** Source extract follows **
This is an online version of the 2008 Emergency Response Guidebook (ERG) which is produced by the USDOT for first responders during the initial phase of a Dangerous goods/Hazardous Materials incident. Have you ever wondered what those four digit numbers on the placards on the side of trucks and rail cars mean? Our online ERG will give you your answer.
FLAMMABLE SOLIDS - TOXIC and/or CORROSIVE
FIRE OR EXPLOSION
- Flammable/combustible material.
- May be ignited by heat, sparks or flames.
- When heated, vapors may form explosive mixtures with air: indoors, outdoors and sewers explosion hazards.
- Contact with metals may evolve flammable hydrogen gas.
- Containers may explode when heated.
- TOXIC; inhalation, ingestion or skin contact with material may cause severe injury or death.
- Fire will produce irritating, corrosive and/or toxic gases.
- Runoff from fire control or dilution water may be corrosive and/or toxic and cause pollution.
- CALL Emergency Response Telephone Number on Shipping Paper first. If Shipping Paper not available or no answer, refer to appropriate telephone number listed on the inside back cover.
- As an immediate precautionary measure, isolate spill or leak area for at least 25 meters (75 feet) in all directions.
- Stay upwind.
- Keep unauthorized personnel away.
- Keep out of low areas.
- Ventilate enclosed areas.
- Wear positive pressure self-contained breathing apparatus (SCBA).
- Wear chemical protective clothing that is specifically recommended by the manufacturer. It may provide little or no thermal protection.
- Structural firefighters' protective clothing provides limited protection in fire situations ONLY; it is not effective in spill situations where direct contact with the substance is possible.
- Consider initial downwind evacuation for at least 100 meters (330 feet).
- If tank, rail car or tank truck is involved in a fire, ISOLATE for 800 meters (1/2 mile) in all directions; also, consider initial evacuation for 800 meters (1/2 mile) in all directions.
** End of Source extract **
- _Required actions_
A) Condense the paragraph of the guidebook extract that begins "This is an online version" into two sentences, keeping its main facts.
B) Extend the guidebook extract with the material that follows its last instruction about isolating a tank, rail car or tank truck involved in a fire.
The rows that follow are not required for this work.
** Extracted material follows **
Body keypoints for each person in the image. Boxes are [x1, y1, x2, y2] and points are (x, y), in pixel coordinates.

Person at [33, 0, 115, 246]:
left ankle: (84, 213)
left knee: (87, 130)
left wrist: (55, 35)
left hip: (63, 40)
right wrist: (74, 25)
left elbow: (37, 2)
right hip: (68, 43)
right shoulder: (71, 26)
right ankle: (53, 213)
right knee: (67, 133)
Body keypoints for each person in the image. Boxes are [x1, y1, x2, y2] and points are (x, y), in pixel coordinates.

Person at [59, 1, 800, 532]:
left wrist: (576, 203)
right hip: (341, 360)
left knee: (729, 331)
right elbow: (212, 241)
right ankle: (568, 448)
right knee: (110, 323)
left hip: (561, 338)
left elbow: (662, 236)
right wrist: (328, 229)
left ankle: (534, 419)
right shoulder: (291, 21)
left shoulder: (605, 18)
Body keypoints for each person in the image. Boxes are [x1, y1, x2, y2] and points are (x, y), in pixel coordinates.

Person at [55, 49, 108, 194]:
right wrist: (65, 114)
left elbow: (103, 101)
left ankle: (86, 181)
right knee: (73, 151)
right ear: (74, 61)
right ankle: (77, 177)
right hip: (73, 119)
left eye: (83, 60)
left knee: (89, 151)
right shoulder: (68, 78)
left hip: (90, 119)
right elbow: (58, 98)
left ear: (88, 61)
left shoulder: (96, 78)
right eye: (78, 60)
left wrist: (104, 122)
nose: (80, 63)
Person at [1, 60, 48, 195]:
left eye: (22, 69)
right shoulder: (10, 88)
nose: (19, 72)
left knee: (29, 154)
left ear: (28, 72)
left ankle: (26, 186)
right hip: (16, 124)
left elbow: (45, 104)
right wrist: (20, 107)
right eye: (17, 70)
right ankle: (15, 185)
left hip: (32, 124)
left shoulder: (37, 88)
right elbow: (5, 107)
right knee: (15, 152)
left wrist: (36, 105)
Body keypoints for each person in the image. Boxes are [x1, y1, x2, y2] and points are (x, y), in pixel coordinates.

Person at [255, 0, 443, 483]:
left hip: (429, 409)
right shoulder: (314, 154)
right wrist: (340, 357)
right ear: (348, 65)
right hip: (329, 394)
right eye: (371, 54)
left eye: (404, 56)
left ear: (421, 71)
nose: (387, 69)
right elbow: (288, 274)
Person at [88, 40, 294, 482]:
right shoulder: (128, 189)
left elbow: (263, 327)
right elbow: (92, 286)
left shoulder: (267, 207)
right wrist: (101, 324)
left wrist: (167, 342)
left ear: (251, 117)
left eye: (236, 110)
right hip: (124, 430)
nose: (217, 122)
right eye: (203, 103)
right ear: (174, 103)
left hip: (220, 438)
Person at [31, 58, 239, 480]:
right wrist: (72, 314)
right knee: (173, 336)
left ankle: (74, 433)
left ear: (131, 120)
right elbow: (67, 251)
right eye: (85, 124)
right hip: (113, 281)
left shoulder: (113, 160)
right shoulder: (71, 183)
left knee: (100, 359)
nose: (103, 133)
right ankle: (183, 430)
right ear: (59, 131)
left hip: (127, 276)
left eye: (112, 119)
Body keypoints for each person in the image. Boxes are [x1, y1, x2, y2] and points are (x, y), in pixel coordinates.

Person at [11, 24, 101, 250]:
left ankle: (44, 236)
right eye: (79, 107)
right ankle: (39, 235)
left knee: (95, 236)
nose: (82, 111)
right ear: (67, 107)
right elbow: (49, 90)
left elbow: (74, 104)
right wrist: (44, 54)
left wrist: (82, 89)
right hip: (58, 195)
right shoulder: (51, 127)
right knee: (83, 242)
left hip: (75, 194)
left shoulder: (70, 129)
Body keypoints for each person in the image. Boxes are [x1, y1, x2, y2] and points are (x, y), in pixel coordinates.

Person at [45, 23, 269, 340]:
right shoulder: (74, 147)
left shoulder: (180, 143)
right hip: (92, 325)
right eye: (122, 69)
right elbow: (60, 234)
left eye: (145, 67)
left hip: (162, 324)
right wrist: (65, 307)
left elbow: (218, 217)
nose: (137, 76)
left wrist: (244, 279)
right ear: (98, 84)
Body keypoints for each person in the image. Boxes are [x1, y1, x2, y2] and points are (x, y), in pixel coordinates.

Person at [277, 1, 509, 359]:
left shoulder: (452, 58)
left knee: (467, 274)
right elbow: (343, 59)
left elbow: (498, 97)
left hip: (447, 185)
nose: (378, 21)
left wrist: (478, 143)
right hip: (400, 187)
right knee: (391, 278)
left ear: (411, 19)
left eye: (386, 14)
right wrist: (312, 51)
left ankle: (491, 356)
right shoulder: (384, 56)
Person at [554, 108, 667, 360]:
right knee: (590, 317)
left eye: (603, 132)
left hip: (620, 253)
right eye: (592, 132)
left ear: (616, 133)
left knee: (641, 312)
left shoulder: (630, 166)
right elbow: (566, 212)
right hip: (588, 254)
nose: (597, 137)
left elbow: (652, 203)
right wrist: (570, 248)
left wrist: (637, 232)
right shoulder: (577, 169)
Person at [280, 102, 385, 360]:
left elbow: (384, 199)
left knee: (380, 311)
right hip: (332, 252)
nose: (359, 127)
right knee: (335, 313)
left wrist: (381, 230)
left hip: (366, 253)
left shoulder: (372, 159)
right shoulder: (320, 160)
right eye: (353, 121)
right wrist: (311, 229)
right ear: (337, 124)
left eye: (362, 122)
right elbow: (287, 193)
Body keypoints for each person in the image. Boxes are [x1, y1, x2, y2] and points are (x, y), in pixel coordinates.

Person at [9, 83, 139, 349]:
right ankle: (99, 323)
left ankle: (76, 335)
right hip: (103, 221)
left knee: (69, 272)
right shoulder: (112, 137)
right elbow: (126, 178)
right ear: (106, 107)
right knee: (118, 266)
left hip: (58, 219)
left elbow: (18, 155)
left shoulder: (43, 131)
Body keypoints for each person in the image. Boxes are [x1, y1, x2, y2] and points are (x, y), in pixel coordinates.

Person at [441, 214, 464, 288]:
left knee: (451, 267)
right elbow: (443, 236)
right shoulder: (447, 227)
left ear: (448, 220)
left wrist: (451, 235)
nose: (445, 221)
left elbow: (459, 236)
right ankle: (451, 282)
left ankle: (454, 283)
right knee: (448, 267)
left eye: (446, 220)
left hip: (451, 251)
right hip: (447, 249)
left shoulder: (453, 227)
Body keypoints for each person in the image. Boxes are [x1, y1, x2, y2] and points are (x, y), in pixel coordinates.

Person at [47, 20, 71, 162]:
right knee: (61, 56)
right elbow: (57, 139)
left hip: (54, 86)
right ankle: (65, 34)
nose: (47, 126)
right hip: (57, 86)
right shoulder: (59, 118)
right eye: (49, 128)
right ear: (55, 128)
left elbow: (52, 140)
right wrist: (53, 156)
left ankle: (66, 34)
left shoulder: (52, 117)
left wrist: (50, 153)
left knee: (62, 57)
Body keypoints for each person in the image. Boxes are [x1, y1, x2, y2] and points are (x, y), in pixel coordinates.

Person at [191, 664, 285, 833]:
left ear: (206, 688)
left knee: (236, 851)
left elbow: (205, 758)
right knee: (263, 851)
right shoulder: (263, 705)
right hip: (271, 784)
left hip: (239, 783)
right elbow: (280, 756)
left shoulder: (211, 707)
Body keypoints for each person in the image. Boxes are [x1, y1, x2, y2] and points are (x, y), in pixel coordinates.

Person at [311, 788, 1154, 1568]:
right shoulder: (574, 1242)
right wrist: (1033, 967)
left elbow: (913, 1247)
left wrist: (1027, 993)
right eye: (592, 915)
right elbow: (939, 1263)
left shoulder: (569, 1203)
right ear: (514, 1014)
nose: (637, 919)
** End of Extracted material **
- _Response list_
A) The page offers an online version of the 2008 Emergency Response Guidebook (ERG), which the USDOT produces for first responders during the initial phase of a dangerous goods or hazardous materials incident. It explains what the four-digit numbers on the placards of trucks and rail cars mean.

B)
- Dry chemical, CO2, water spray or alcohol-resistant foam.
- Water spray, fog or alcohol-resistant foam.
- Move containers from fire area if you can do it without risk.
- Use water spray or fog; do not use straight streams.
- Do not get water inside containers.
- Dike fire-control water for later disposal; do not scatter the material.
Fire involving Tanks or Car/Trailer Loads
- Fight fire from maximum distance or use unmanned hose holders or monitor nozzles.
- Cool containers with flooding quantities of water until well after fire is out.
- Withdraw immediately in case of rising sound from venting safety devices or discoloration of tank.
- ALWAYS stay away from tanks engulfed in fire.
SPILL OR LEAK
- Fully encapsulating, vapor protective clothing should be worn for spills and leaks with no fire.
- ELIMINATE all ignition sources (no smoking, flares, sparks or flames in immediate area).
- Stop leak if you can do it without risk.
- Do not touch damaged containers or spilled material unless wearing appropriate protective clothing.
- Prevent entry into waterways, sewers, basements or confined areas.
- Use clean non-sparking tools to collect material and place it into loosely covered plastic containers for later disposal.
- Move victim to fresh air.
- Call 911 or emergency medical service.
- Give artificial respiration if victim is not breathing.
- Do not use mouth-to-mouth method if victim ingested or inhaled the substance; give artificial respiration with the aid of a pocket mask equipped with a one-way valve or other proper respiratory medical device.
- Administer oxygen if breathing is difficult.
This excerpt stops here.